**Data records**
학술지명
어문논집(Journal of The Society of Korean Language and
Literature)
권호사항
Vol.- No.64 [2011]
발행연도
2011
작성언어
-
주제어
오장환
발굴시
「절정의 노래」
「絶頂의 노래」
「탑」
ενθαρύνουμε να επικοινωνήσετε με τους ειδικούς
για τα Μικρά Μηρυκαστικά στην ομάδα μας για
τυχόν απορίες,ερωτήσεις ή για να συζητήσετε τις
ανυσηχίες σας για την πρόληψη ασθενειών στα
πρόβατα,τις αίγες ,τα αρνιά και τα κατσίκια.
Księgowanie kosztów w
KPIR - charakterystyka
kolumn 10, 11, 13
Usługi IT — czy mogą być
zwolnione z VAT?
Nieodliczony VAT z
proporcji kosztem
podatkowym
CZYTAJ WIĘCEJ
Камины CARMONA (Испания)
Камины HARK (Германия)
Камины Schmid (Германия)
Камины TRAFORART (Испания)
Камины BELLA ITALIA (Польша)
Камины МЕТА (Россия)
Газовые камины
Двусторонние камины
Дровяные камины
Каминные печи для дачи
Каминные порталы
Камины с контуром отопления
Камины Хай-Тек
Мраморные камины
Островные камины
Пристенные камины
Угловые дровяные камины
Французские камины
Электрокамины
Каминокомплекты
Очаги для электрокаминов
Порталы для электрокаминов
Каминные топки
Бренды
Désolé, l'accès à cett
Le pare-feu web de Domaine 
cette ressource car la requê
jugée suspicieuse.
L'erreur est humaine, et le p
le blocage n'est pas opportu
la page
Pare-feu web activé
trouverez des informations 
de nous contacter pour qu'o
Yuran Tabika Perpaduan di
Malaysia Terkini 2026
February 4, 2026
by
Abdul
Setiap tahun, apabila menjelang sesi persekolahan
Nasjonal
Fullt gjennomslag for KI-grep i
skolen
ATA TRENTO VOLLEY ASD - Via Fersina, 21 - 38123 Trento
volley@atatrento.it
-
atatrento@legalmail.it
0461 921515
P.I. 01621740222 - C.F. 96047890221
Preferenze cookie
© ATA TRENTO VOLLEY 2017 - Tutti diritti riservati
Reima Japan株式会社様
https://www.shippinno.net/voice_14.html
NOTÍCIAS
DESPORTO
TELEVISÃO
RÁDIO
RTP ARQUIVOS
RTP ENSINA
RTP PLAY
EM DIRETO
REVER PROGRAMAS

**Exercise**
Can you rewrite every line of the listing above, replacing "RTP" with "ERT" and leaving everything else unchanged?

**Solution for this exercise**
학술지명
어문논집(Journal of The Society of Korean Language and
Literature)
권호사항
Vol.- No.64 [2011]
발행연도
2011
작성언어
-
주제어
오장환
발굴시
「절정의 노래」
「絶頂의 노래」
「탑」
ενθαρύνουμε να επικοινωνήσετε με τους ειδικούς
για τα Μικρά Μηρυκαστικά στην ομάδα μας για
τυχόν απορίες,ερωτήσεις ή για να συζητήσετε τις
ανυσηχίες σας για την πρόληψη ασθενειών στα
πρόβατα,τις αίγες ,τα αρνιά και τα κατσίκια.
Księgowanie kosztów w
KPIR - charakterystyka
kolumn 10, 11, 13
Usługi IT — czy mogą być
zwolnione z VAT?
Nieodliczony VAT z
proporcji kosztem
podatkowym
CZYTAJ WIĘCEJ
Камины CARMONA (Испания)
Камины HARK (Германия)
Камины Schmid (Германия)
Камины TRAFORART (Испания)
Камины BELLA ITALIA (Польша)
Камины МЕТА (Россия)
Газовые камины
Двусторонние камины
Дровяные камины
Каминные печи для дачи
Каминные порталы
Камины с контуром отопления
Камины Хай-Тек
Мраморные камины
Островные камины
Пристенные камины
Угловые дровяные камины
Французские камины
Электрокамины
Каминокомплекты
Очаги для электрокаминов
Порталы для электрокаминов
Каминные топки
Бренды
Désolé, l'accès à cett
Le pare-feu web de Domaine 
cette ressource car la requê
jugée suspicieuse.
L'erreur est humaine, et le p
le blocage n'est pas opportu
la page
Pare-feu web activé
trouverez des informations 
de nous contacter pour qu'o
Yuran Tabika Perpaduan di
Malaysia Terkini 2026
February 4, 2026
by
Abdul
Setiap tahun, apabila menjelang sesi persekolahan
Nasjonal
Fullt gjennomslag for KI-grep i
skolen
ATA TRENTO VOLLEY ASD - Via Fersina, 21 - 38123 Trento
volley@atatrento.it
-
atatrento@legalmail.it
0461 921515
P.I. 01621740222 - C.F. 96047890221
Preferenze cookie
© ATA TRENTO VOLLEY 2017 - Tutti diritti riservati
Reima Japan株式会社様
https://www.shippinno.net/voice_14.html
NOTÍCIAS
DESPORTO
TELEVISÃO
RÁDIO
ERT ARQUIVOS
ERT ENSINA
ERT PLAY
EM DIRETO
REVER PROGRAMAS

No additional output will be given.